Ersoy, ‘‘Topluma bir tek mesaj var. Asla kendi hakkınızı aramayın. Zaten bu iktidar en küçük hak talebinde bulunan herkesin önüne jandarma, polis barikatıyla dikilen bir iktidar. Bunun da tek bir adı var aslında bu bir halk korkusudur. Bakın Denizli’de bugün sabah köylülere saldırı oldu. İkizdere de aynı şey. Van’da aynı şey. Memleketin dört bir yanında, hakkını arayan, doğayı koruyan herkesin önünde bu tabloyu görüyoruz biz. Bunun tek bir adı vardır iktidarın halk korkusu dur. Ama korkunun da ecele faydası yoktur’’ diye konuştu.
Gülağacı: ‘‘Bizi susturmaya çalışıyorlar ama susmayacağız’’
Kendisini ‘‘78 kuşağı’’ olarak tanımlayan Oktay Gülağacı ise sekiz yıl önce olduğu gibi bugün de temel talebin özgürlük ve demokrasi olduğunu söyledi.
Gülağacı, ‘‘Egemenler ülkeyi yönetemez hale geldiler. O günde böyleydi. Talep hala demokrasi barış ve özgürlük. Şeffaf bir ülke istiyoruz. Kardeşçe yaşayacağımız dayanışmanın olduğu bir ülke istiyoruz. Ama ülkede yönetenler kendi dukalığını kurmuş, bizi nefes alamaz hale getirmiş vaziyetteler. Koca kentte yaşadığımız olayları görüyorsunuz. Bırakın demokrasi ve özgürlüğü kent suçları işleniyor. İşte Çamlıca kulesi açılıp İstanbul’un simgesi yapılmaya çalışılıyor oysa binlerce yıllık bir kentin kendi simgeleri var. Marmara Denizi bitmek üzere ama hala Kanal İstanbul’a gündeme getiriyorlar. Bunlara karşı duracak bir kamuoyunu yok etme derdine girdiler. Zaten biraz konuştuğunuz zaman vatan haini ve terörist oluyorsunuz. İnsanları susturmaya çalışıyorlar ama Gezi bize şunu gösterdi; susmayacağız’’ dedi.
‘‘Özlemleri ve mücadelesi ile Gezi hala güncel’’
Gezi’nin sekizinci yıl anması için Taksim’e gelenlerden Tülay Korkutan ve Ersin Kiriş de Gezi’deki taleplerin hala güncelliğini koruduğunu düşünenlerden.
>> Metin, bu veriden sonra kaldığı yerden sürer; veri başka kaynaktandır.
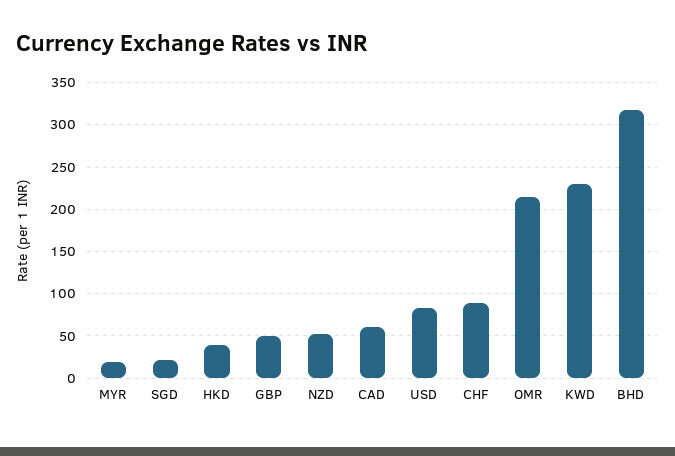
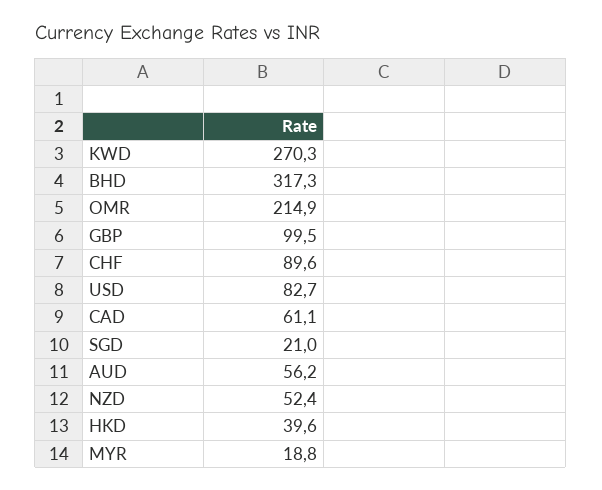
  {
    "MYR": 18.8,
    "SGD": 21,
    "HKD": 39.6,
-   "GBP": 50,
+   "GBP": 99.5,
    "NZD": 52.4,
    "CAD": 61.1,
    "USD": 82.7,
    "CHF": 89.6,
    "OMR": 214.9,
-   "KWD": 230,
+   "KWD": 270.3,
-   "BHD": 317.3
+   "BHD": 317.3,
+   "AUD": 56.2
  }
Tülay Korkutan, ‘‘Gezi’den bir yıl öncesinde mesela 2012’de kürtaj yasaklamaya kalktı mesela. Bir kadın olarak benim oradaki varlığımın nedeni buydu. Her şey ağaçla birlikte başladı ama toplumsal bir itiraza dönüştü. Gezi Parkı’nda yaklaşık dayanışmayla birçok şey yaptık. Yani başka bir dünyanın mümkün olacağını başka bir ülkede mümkün olacağını orada hissetmiş olduk. Bugün de özlemi ve mücadelesi ile hala güncelliğini koruyor. Bugün hala bu ülkede işçiler işsiz kalıyor, hakları gasp ediliyor; İstanbul Sözleşmesi feshediliyor, kadınlar her gün öldürülüyor’’ dedi. Ersin Kiriş de ‘‘O günden bugüne rejim değişti başkanlık sistemi geldi ama koşullarımız değişmedi hatta daha kötü oldu. Haksızlıklara çok daha fazla haksızlık eklendi’’ yorumunu yaptı.